Factor Olympics 1H 2024

And the winner is…

July 2024. Reading Time: 10 Minutes. Author: Nicolas Rabener.

SUMMARY

  • The losers of last year, ie momentum and low volatility, became the winners of this year
  • Momentum performed the best, size the worst
  • Long-short multi-factor products have generated positive excess returns

INTRODUCTION

We present the performance of five well-known factors on an annual basis for the last 10 years. Specifically, we only present factors where academic research supports the existence of positive excess returns across market cycles and asset classes.

METHODOLOGY

Our factors are created by constructing long-short beta-neutral portfolios of the top and bottom 30% of stocks. Only stocks with a minimum market capitalization of $1 billion are included. Portfolios rebalance monthly and transactions incur 10 basis points of costs.
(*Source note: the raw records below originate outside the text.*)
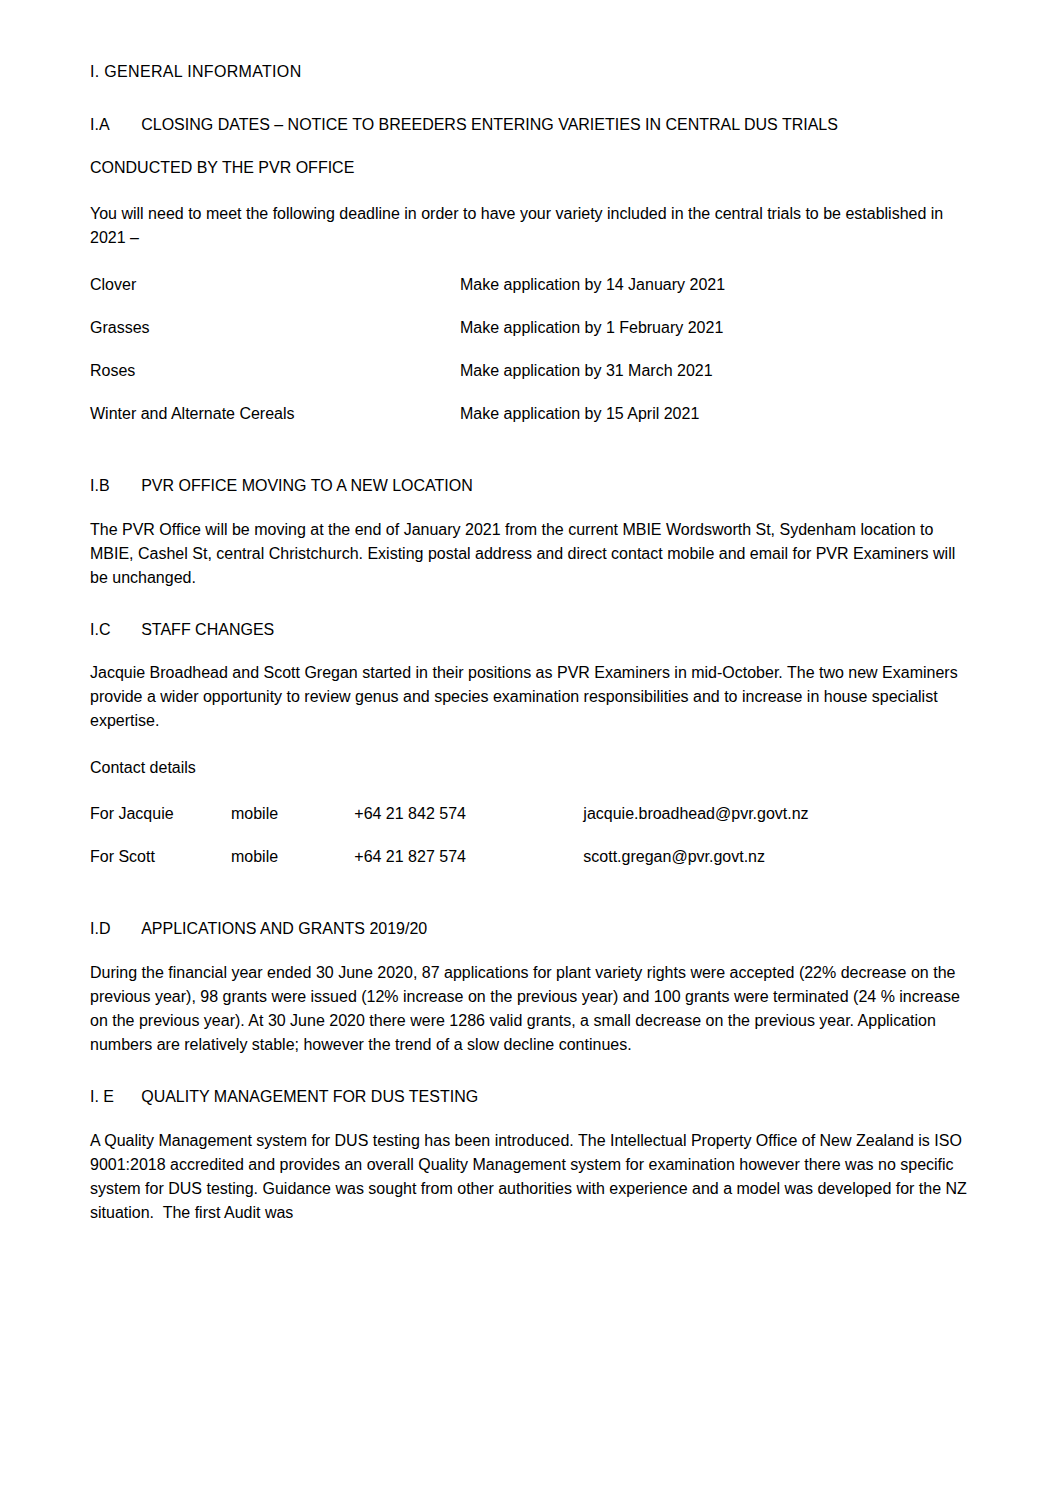I. GENERAL INFORMATION
I.ACLOSING DATES – NOTICE TO BREEDERS ENTERING VARIETIES IN CENTRAL DUS TRIALS
CONDUCTED BY THE PVR OFFICE
You will need to meet the following deadline in order to have your variety included in the central trials to be established in 2021 –
| Clover | Make application by 14 January 2021 |
| Grasses | Make application by 1 February 2021 |
| Roses | Make application by 31 March 2021 |
| Winter and Alternate Cereals | Make application by 15 April 2021 |
I.BPVR OFFICE MOVING TO A NEW LOCATION
The PVR Office will be moving at the end of January 2021 from the current MBIE Wordsworth St, Sydenham location to MBIE, Cashel St, central Christchurch. Existing postal address and direct contact mobile and email for PVR Examiners will be unchanged.
I.CSTAFF CHANGES
Jacquie Broadhead and Scott Gregan started in their positions as PVR Examiners in mid-October. The two new Examiners provide a wider opportunity to review genus and species examination responsibilities and to increase in house specialist expertise.
Contact details
| For Jacquie | mobile | +64 21 842 574 | jacquie.broadhead@pvr.govt.nz |
| For Scott | mobile | +64 21 827 574 | scott.gregan@pvr.govt.nz |
I.DAPPLICATIONS AND GRANTS 2019/20
During the financial year ended 30 June 2020, 87 applications for plant variety rights were accepted (22% decrease on the previous year), 98 grants were issued (12% increase on the previous year) and 100 grants were terminated (24 % increase on the previous year). At 30 June 2020 there were 1286 valid grants, a small decrease on the previous year. Application numbers are relatively stable; however the trend of a slow decline continues.
I. EQUALITY MANAGEMENT FOR DUS TESTING
A Quality Management system for DUS testing has been introduced. The Intellectual Property Office of New Zealand is ISO 9001:2018 accredited and provides an overall Quality Management system for examination however there was no specific system for DUS testing. Guidance was sought from other authorities with experience and a model was developed for the NZ situation. The first Audit was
FACTOR OLYMPICS: GLOBAL EXCESS RETURNS

The table below shows the long-short factor performance for the last 10 years ranked top to bottom. The global series is comprised of all developed markets in Asia, Europe, and the US. Aside from displaying the factor performance, the analysis highlights the significant factor rotation in terms of profitability from one year to the next, highlighting the benefits of diversified exposure.

We observe a continuation of last year’s trends in factor performance for the value and size factors, but also a significant rotation of momentum and low volatility going from the worst- to the best-performing factors in the first half of 2024.

Over the last decade, the quality and low volatility factors exhibited the highest performance consistency with positive returns in eight out of ten years, while the size factor generated negative returns in nine out of ten years. Having said this, these relationships do not hold over the long-term and factor rotation is rather the norm than the exception.

A theoretical portfolio providing equal-weighted exposure to all five factors would have generated 1.0% year-to-date.